Parts of the exercise
1. From the yield* discussion, set down word for word the passage starting at "On 13 May 2013" and ending at "the delegated iterator.".
2. In the yield* discussion, which method does yield* invoke on its expression to obtain the iterator?

I've alway made this trivial change to my working spec. draft. If consensus prevails against it, its easy enough to undo, but for now I suggest we move on with other issues.

# Andreas Rossberg (5 years ago)

On 13 May 2013 19:24, Allen Wirfs-Brock <allen at wirfs-brock.com> wrote:

On May 13, 2013, at 2:07 AM, Andreas Rossberg wrote:

On 12 May 2013 21:29, Allen Wirfs-Brock <allen at wirfs-brock.com> wrote:

As now specified:

  1. I specified yield* such that it will work with any iterator, not just generators. To me, this seems essential. Otherwise client code is sensitive to other peoples implementation decision (that are subject to change) regarding whether to use a generator or an object based iterator. This was easy to accomplish and only requires a one-time behavioral check to determine whether "next" or "send" should be used to retrieve values from the delegated iterator and an behavior guard on invoking "throw" on the delegated iterator.

  2. yield* invokes the @@iterator method on its expression to obtain the iterator. This means you can say things like: yield * [2,4,6,8,10]; //individually yield positive integers <= 10.

Is that a good idea? I'd be fine with it if you could transparently generalise to iterators, but you can't. You need to special-case iterators that are generators, and for them the semantics will be quite different. For example, they will recursively handle sends and throws to the outer generator, whereas for other iterators, where will those even go? In a nutshell, what you are suggesting is to break the iterator abstraction.

Given data

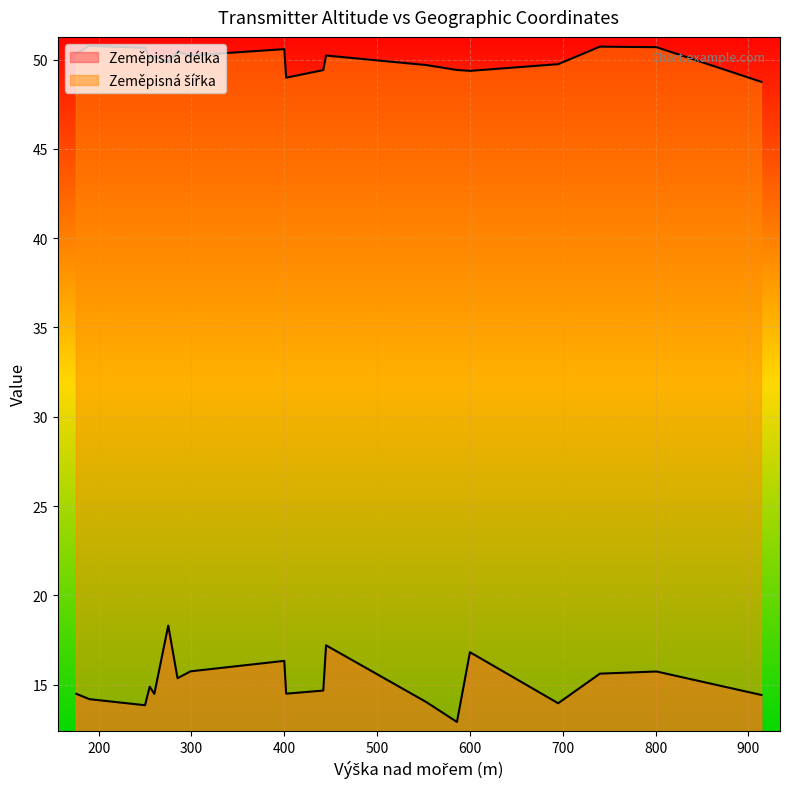

At which label is Zeměpisná délka closest to 15?

255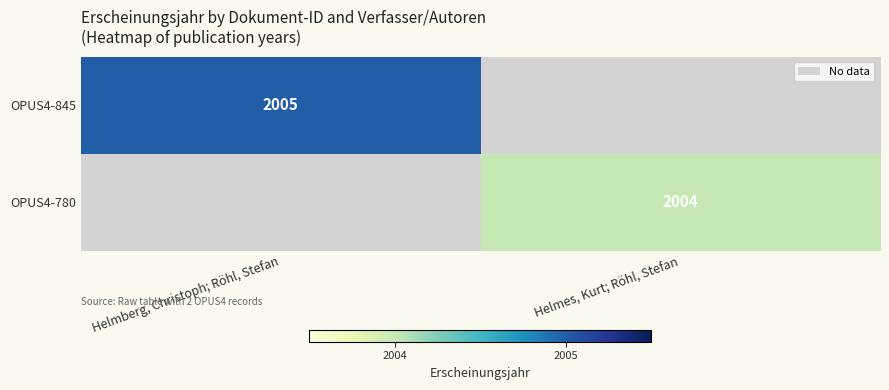

Is it true that OPUS4-780 equals 2004 at Helmes, Kurt; Röhl, Stefan?

True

Solutions per task
1.
On 13 May 2013 19:24, Allen Wirfs-Brock <allen at wirfs-brock.com> wrote:

On May 13, 2013, at 2:07 AM, Andreas Rossberg wrote:

On 12 May 2013 21:29, Allen Wirfs-Brock <allen at wirfs-brock.com> wrote:

As now specified:

  1. I specified yield* such that it will work with any iterator, not just generators. To me, this seems essential. Otherwise client code is sensitive to other peoples implementation decision (that are subject to change) regarding whether to use a generator or an object based iterator. This was easy to accomplish and only requires a one-time behavioral check to determine whether "next" or "send" should be used to retrieve values from the delegated iterator and an behavior guard on invoking "throw" on the delegated iterator.

2. The @@iterator method.